#### TEXTO
Aquel grupo, liderado por el joven abogado Fidel Castro, se colocó a la vanguardia de la lucha por la verdadera independencia, en el año del centenario del Héroe Nacional, José Martí.
Furtivamente y sin saber con exactitud en qué acción tomarían parte, se congregaron a medianoche en la Granjita Siboney, aquella villa blanca rentada como granja para criar pollos en la carretera hacia la playa de igual nombre.
Allí descubrieron los detalles: vestidos con uniformes del ejército atacarían la segunda fortaleza militar del país, ocupada por unos mil hombres.
Se organizarían en tres grupos: el primero de ellos, el más numeroso, con Fidel al frente, entraría al cuartel. Los otros dos, comandados por Abel Santamaría —segundo jefe del Movimiento— y Léster Rodríguez, respectivamente, tratarían de tomar dos importantes edificios contiguos: el Hospital Civil, donde se atendería a los heridos, y el Palacio de Justicia, lugar en que radicaba la Audiencia, desde cuya azotea apoyarían la acción principal.
La estrategia consistía en la toma por sorpresa del cuartel, darle armas al pueblo, ocupar otros puntos importantes de la ciudad y divulgar por la radio a toda la nación el Manifiesto del Moncada y la grabación del último discurso de Eduardo Chibás, con lo cual se llamaría a la huelga general.

#### DATOS PROPORCIONADOS
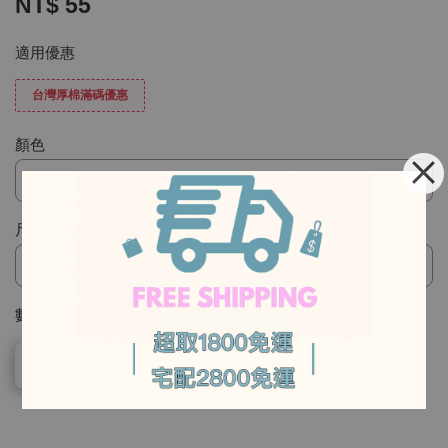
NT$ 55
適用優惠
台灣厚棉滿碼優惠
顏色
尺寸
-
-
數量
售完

--

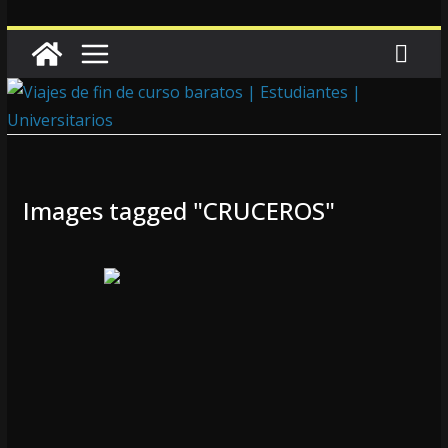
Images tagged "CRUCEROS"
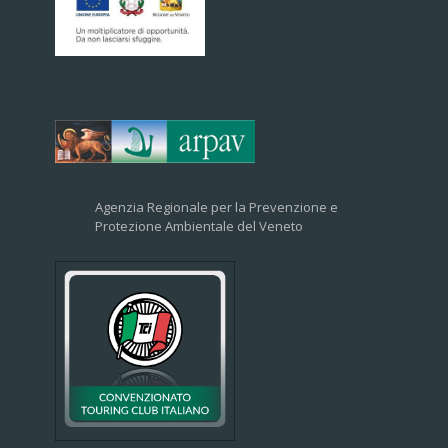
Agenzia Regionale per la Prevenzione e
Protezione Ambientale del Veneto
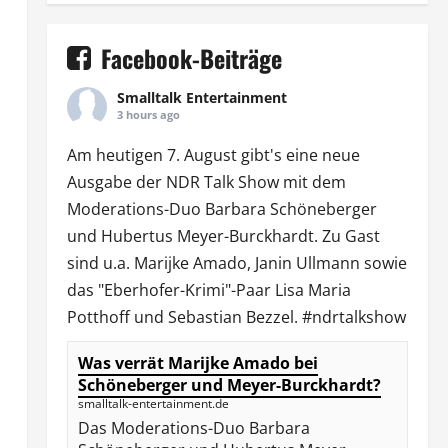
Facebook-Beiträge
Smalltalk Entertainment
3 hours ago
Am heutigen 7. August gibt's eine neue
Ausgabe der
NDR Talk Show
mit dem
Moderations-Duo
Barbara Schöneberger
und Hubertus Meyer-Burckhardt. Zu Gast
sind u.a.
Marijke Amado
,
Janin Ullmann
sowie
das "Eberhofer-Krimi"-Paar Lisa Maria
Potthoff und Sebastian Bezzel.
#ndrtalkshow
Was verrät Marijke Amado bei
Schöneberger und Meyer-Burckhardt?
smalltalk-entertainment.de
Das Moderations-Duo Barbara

#### QUÉ HACER
(a) Según el texto, ¿en qué lugar se juntaron a medianoche los del grupo?
(b) Copia tal cual del texto el tramo que empieza con las palabras "Furtivamente y sin" y acaba con "la acción principal.".

#### RESPUESTAS EN ORDEN
(a) En la Granjita Siboney.

(b)
Furtivamente y sin saber con exactitud en qué acción tomarían parte, se congregaron a medianoche en la Granjita Siboney, aquella villa blanca rentada como granja para criar pollos en la carretera hacia la playa de igual nombre.
Allí descubrieron los detalles: vestidos con uniformes del ejército atacarían la segunda fortaleza militar del país, ocupada por unos mil hombres.
Se organizarían en tres grupos: el primero de ellos, el más numeroso, con Fidel al frente, entraría al cuartel. Los otros dos, comandados por Abel Santamaría —segundo jefe del Movimiento— y Léster Rodríguez, respectivamente, tratarían de tomar dos importantes edificios contiguos: el Hospital Civil, donde se atendería a los heridos, y el Palacio de Justicia, lugar en que radicaba la Audiencia, desde cuya azotea apoyarían la acción principal.